But one day, David brought up the subject himself. “He asked me if I would forget him if he died.”

Taken aback, Hankins didn’t know what to say. Then he answered his son’s question with one of his own. “I asked him if he would forget me if I died,” Hankins said.

When the boy answered that he would never forget his father – no matter what happened, Hankins replied that he felt exactly the same about his son. The oldest of Hankins three sons, eight-year-old David died in 1971.

Devastated beyond belief, Hankins found solace in Twain’s writings.  In private life, Twain had suffered overwhelming sorrows – the loss of an only son in infancy, daughter Susy from spinal meningitis, daughter Jean drowned in her bathtub as a result of an epileptic seizure and the death of his wife – preyed upon his mind.

“He wrote that, “I know now what the soldier feels when a bullet crashes through his heart,’” Hankins said. “What impressed me was that he could use simple words to express his grief. His words captured my emotions exactly.”

Then fate moved Hankins even closer to the life of his hero. When Russ Varvel, vice president of the Delta Queen Steamboat Company, saw one of Hankin’s performances as Twain, he was so impressed that he offered Hankins a job as a performer with the Delta Queen company.

In January 1989, Hankins stepped aboard the riverboat in his three-piece Mark Twain white suit and spent the next 19 years entertaining and educating passengers.

Then the unthinkable happened. The three sister boats – the Delta Queen, the Mississippi Queen and the American Queen – were suddenly gone from the river.

“I missed it so much,” Hankins said. “When I heard that the American Queen was going to be back on the river, I wept. This is it. This is the last one. It represents a period of American history that once was and is so important.”

Since the American Queen started cruising again in April, Hankins has been booked for 33 cruises this year.
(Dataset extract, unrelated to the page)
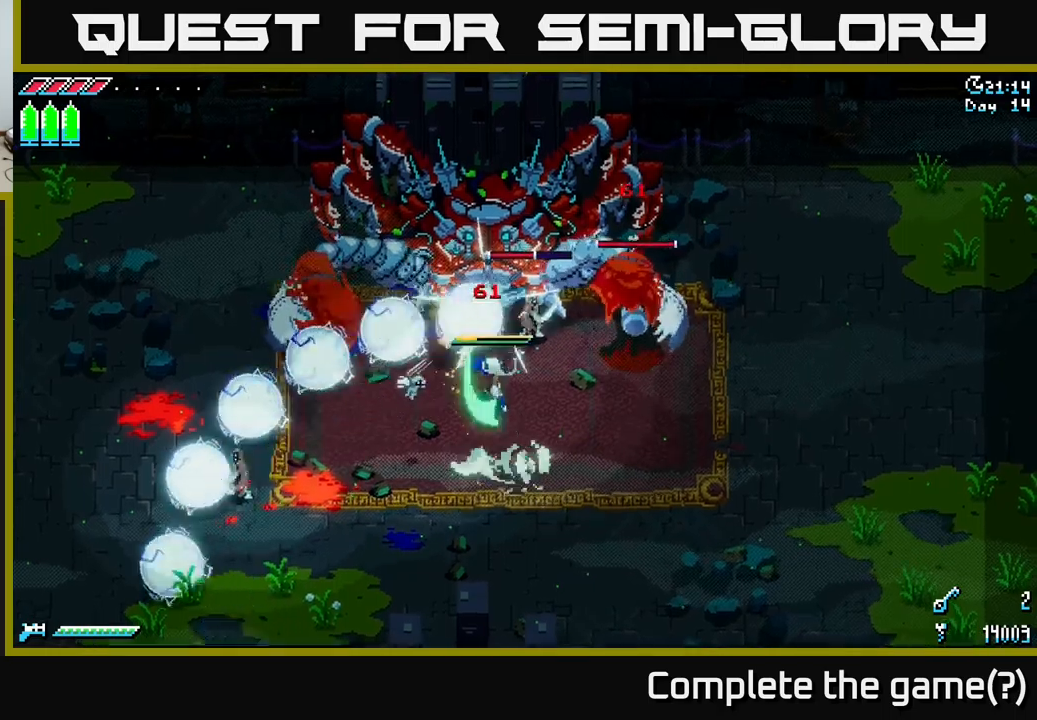
{"buttons": ["X"], "left_stick": "down-right", "right_stick": "center", "events": [[66, "left_stick", "down"], [183, "X", "down"], [200, "left_stick", "down-right"], [266, "A", "down"], [266, "R2", "down"], [333, "R2", "up"], [400, "A", "up"]]}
In his one-man performance, Hankins steps on stage as the lights dim in the boat’s Grand Saloon for his “Marking Twain” program. Simple stage props include a lectern, wing back chair and table with a bottle of Jack Daniels.

At 75 years old with a mass of white hair framing his face and a wavy white moustache, Hankins looks strikingly like Twain. When he opens his mouth and speaks in the first person as Mark Twain, the result is riveting.

For almost an hour, Hankins fields questions from the audience, recites lines from Twain’s writings, brings loud laughs and ends his program with a song, “Sweet Low Sweet Chariot,” the same one Twain sang when his wife lay dying.

“I came in with Halley’s Comet in 1835,” Hankins solemnly recites Twain’s words. “It is coming again next year and I expect to go out with it. It will be the greatest disappointment of my life if I don’t go out with Halley’s Comet. The Almighty has said, no doubt: “Now here are these two unaccountable freaks: they came in together, they must go out together.’”

His prediction was accurate. Twain died of heart failure on April 21, 1910, one day after the comet’s closest approach to Earth.

“In 1910,” Hankins concludes, “I took man’s most valuable possession, which is his last breath.”